Written by Adeoye Oyewole - Nigeria

Adeoye Oyewole 
There is a popular saying that the only constant thing in life is change. It may sound novel, but it is empirically true.

I believe that the consequences of being human gives us a brain with the capacity to interact with our environment, with the ultimate goal of modifying it, resulting in social change which is an alteration in the social order of a society that includes changes in nature, social institutions, social behaviours and social relations.

This may refer to the notion of social evolution, with the philosophical idea that society moves forward through evolutionary means like a shift from feudalism to capitalism. Accordingly, social change carries the connotation of a social revolution driven by cultural, religious, economic, scientific or technological forces.

This is the consequence of globalisation of values through which weaker and dependent countries comply with certain economic conditions, thereby opening up their social and economic vaults, leading to social change.

Principles of developmental psychology are very crucial in understanding and managing change, whether at personal, national or global level.
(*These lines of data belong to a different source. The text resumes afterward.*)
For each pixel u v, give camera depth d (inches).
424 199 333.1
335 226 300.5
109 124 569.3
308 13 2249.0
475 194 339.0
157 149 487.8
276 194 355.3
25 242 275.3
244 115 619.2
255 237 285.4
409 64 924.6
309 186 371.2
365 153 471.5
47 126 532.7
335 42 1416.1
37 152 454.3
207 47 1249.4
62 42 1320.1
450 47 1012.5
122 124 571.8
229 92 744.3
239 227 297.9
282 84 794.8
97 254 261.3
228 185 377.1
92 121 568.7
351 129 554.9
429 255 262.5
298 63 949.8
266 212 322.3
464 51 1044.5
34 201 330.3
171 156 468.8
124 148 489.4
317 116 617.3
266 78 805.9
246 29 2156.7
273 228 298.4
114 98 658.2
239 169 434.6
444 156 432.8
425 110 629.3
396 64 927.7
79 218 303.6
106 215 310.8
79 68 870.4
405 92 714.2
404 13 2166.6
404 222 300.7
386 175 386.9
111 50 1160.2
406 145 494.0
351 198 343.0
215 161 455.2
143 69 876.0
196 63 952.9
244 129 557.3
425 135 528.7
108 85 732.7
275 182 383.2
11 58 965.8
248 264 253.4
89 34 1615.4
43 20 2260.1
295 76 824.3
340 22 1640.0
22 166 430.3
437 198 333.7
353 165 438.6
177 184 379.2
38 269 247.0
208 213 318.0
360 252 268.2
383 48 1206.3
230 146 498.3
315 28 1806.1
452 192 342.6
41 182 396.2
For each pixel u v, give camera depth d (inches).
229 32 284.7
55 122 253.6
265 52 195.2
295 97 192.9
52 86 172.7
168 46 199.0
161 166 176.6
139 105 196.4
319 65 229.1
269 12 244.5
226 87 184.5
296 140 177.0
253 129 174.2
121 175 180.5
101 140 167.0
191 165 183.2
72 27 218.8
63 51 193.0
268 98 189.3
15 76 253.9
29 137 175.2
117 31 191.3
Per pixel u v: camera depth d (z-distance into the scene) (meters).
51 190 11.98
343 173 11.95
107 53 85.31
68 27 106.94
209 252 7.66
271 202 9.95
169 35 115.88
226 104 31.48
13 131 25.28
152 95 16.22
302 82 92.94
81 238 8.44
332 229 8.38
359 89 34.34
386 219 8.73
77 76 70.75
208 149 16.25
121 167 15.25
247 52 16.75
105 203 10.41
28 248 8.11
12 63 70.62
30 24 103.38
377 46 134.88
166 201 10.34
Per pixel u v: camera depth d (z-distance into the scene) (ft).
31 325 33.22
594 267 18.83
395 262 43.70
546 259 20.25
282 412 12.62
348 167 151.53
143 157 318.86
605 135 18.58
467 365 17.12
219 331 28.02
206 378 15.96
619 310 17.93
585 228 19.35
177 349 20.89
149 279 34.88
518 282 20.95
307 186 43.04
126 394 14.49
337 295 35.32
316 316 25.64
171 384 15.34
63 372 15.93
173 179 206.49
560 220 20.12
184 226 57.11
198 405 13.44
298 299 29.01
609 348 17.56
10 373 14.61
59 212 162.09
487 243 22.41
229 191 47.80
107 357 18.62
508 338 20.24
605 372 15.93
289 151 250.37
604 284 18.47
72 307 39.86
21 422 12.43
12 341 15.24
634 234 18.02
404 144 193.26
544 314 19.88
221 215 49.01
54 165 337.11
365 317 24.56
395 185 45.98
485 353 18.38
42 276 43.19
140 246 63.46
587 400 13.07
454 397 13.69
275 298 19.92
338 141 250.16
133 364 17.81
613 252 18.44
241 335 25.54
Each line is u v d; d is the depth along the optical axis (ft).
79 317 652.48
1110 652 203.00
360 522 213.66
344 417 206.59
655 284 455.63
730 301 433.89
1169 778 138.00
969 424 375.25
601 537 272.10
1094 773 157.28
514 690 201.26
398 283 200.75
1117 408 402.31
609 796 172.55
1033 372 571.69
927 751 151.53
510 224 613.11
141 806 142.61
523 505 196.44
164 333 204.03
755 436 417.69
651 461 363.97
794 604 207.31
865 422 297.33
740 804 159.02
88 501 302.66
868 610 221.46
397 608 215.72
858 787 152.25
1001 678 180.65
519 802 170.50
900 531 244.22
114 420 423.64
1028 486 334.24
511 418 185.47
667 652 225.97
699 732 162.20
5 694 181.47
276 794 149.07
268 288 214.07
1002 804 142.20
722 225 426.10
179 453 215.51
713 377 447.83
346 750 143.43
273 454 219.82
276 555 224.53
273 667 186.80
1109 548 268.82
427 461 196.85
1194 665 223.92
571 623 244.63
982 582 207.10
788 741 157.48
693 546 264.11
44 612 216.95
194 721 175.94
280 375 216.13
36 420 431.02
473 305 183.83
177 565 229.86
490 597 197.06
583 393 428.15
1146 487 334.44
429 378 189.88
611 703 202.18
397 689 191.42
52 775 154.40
Managers of change should not just concentrate on the political and socio-economic dimensions but on the grave mental health consequences.


Essentially, social change is a combination of systems, along with some random factors all the time. Some major current social changes include global demographic shifts. Population growth among developed cultures has been slow since the 1950s, but not slow in the developing countries.
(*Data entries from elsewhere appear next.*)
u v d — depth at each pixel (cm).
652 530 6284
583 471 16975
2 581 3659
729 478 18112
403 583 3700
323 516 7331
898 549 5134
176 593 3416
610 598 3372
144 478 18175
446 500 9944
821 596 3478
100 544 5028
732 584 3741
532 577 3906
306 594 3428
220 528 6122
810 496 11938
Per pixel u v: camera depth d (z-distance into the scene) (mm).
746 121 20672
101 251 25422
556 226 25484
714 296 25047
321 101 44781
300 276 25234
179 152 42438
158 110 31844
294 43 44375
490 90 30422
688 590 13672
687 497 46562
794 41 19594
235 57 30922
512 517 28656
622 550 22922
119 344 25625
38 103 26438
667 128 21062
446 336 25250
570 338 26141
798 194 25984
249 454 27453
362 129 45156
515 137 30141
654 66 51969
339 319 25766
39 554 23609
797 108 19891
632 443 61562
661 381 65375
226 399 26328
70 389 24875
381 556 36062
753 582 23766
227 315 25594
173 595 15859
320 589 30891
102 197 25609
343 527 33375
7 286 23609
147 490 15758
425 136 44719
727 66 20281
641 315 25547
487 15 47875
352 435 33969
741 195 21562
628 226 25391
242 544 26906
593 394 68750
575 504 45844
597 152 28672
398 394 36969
Social changes also occur in gendered patterns of work, such that changes from distinct men and women's work pattern to more gender-equal patterns have been economically important since the mid 20th century.

The world as a global village has brought in so much challenge to the socio-cultural dynamics of developing countries. Nigeria is a melting point of diverse influences, with implication at personal and national level.

The peculiar composition of Nigeria as an amalgamation of several nations makes her vulnerable to challenges at political, social and economic dimensions. The agitation of the constituent nations for survival in the political space is an issue of social change. The alteration of our traditional patriarchal leadership model is being challenged with socio-political and socio-economic consequences. The mismanagement of the process of change has produced many militant groups and, of late, terrorist groups.

Nigeria is in a season of change, especially at the political level, against the background of dwindling economic resources, leaving many state governments unable to pay monthly salary for as long as six months. This has negative impact on the mental health of the people, which is crucial for our collective and individual ability to enjoy life.

Poor mental health is associated with rapid social change, stressful work conditions, gender discriminations, social exclusion, unhealthy lifestyle, risks of violence, physical ill health and human rights violations.

A climate that respects and protects basic civil, political, socio-economic and cultural rights is fundamental to mental health promotion. Without the security and freedom provided by these rights, it is very difficult to maintain a high level of mental health.

Although the government has many political issues to tackle, it is pertinent that national mental health policies engineered by government should also recognise and address the broader issues that promote mental health. This includes mainstreaming mental health promotion into programmes of government and non government sectors.

In addition to the health sector, it is essential to involve the education, labour, justice, transport, environment, housing, transport and welfare issues as well. The consequence of social change on the mental health of the population is enormous and should be proactively considered and managed.

Individuals need to proactively develop adaptive coping mechanisms as we navigate this social change that may take some toll on our mental health resources.